A história tem uma função estratégica para a democracia. Ela define um referencial concreto e rigoroso para averiguação dos acontecimentos que se relatam, indica qual a relevância das evidências que tornam verificável um evento ocorrido no passado, deixa claro que fato histórico não é invenção. Nas operações de método da história cabem diversas modalidades reconstitutivas do passado que são fabricadas a partir de um artesanato próprio: interpretações, argumentos, hipóteses. Se os fatos forem manipulados e a confiança na sua veracidade histórica for eliminada, as pessoas acreditam no que querem ouvir ou naquilo que lhes parece ser mais conveniente em determinada circunstância; tudo se resume a uma questão de opinião e à melhor versão em curso. As consequências são imediatas para o funcionamento da democracia: quando as linhas divisórias entre verdade e fraude ficam indistintas, deixa de existir uma base factual para se questionar o poder.
A mentira permite reescrever a história e a democracia pode cair por corrosão porque ninguém mais sabe ao certo quais são os limites – ela é livre de fidelidade em relação a todo o conteúdo apresentado.

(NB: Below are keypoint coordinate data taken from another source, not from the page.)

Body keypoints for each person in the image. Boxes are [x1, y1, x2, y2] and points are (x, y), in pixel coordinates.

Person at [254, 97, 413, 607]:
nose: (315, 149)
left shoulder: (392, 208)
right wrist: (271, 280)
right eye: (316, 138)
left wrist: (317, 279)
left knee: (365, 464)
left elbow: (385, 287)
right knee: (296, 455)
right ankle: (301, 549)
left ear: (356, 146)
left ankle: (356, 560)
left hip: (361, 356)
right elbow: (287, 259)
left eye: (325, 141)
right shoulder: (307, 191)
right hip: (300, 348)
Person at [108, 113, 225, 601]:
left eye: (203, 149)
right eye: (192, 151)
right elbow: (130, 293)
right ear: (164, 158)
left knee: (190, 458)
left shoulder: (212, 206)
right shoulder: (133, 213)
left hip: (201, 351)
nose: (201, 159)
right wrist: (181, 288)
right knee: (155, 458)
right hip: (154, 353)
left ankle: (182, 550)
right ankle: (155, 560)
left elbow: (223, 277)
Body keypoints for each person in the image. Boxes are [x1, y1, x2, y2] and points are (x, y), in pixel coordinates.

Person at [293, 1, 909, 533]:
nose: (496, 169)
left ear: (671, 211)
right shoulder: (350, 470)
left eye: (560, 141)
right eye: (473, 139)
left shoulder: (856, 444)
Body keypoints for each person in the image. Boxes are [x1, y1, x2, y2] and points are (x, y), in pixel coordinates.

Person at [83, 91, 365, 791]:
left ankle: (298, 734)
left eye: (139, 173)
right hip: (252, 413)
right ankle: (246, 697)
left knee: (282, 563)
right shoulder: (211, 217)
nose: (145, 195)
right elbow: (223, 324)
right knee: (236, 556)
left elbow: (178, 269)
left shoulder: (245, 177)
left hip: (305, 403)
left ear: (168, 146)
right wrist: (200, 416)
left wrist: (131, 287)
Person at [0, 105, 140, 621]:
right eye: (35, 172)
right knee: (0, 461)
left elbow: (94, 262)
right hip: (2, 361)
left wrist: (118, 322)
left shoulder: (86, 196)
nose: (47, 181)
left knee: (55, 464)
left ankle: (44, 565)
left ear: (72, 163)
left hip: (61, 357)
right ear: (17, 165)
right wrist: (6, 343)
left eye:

Não há contas a prestar, não existe contraditório ou a necessidade de debater posições divergentes. O historiador é um perigo para as tiranias, argumentava a pensadora política Hannah Arendt, porque seu trabalho se sustenta em uma única modalidade de verdade – a verdade factual. Significa fazer a ostentação pública de fatos que não podem ser modificados pela vontade de quem ocupa o poder, nem podem ser demovidos a não ser por força de mentiras cabais; por essa razão, seu contrário não é o erro, nem a ilusão, nem a opinião, e sim a falsidade deliberada, a mentira. Arendt explicava que eliminar a verdade factual faculta ao governante dar um passo no sentido do totalitarismo. A produção da verdade passa a ser função exclusiva do Estado – e aquilo que esclarece acontecimentos sociais, econômicos ou políticos está sempre oculto. Só pode ser revelado pelo líder, o único capaz de desvendar os segredos do poder e expô-los ao povo.
Os brasileiros sabem hoje como morre a democracia. Nos últimos anos, descobrimos chocados que a democracia nunca está garantida de uma vez por todas – se suas defesas forem baixadas, o caminho estará desimpedido para o retorno às formas políticas da tirania. E o futuro também depende das perguntas que se pode fazer à história. Conhecer onde estão fincadas em nosso passado as raízes da liberdade e da democracia é parte de um legado; atua contra a solidão e a indiferença e esboça para o presente algumas das maneiras como renasce a democracia. Vai dar trabalho, decerto. Mas é o começo de uma grande oportunidade. Então, é necessário agir. Afinal, nenhum de nós sabe por quanto tempo uma sociedade consegue sobreviver sem futuro.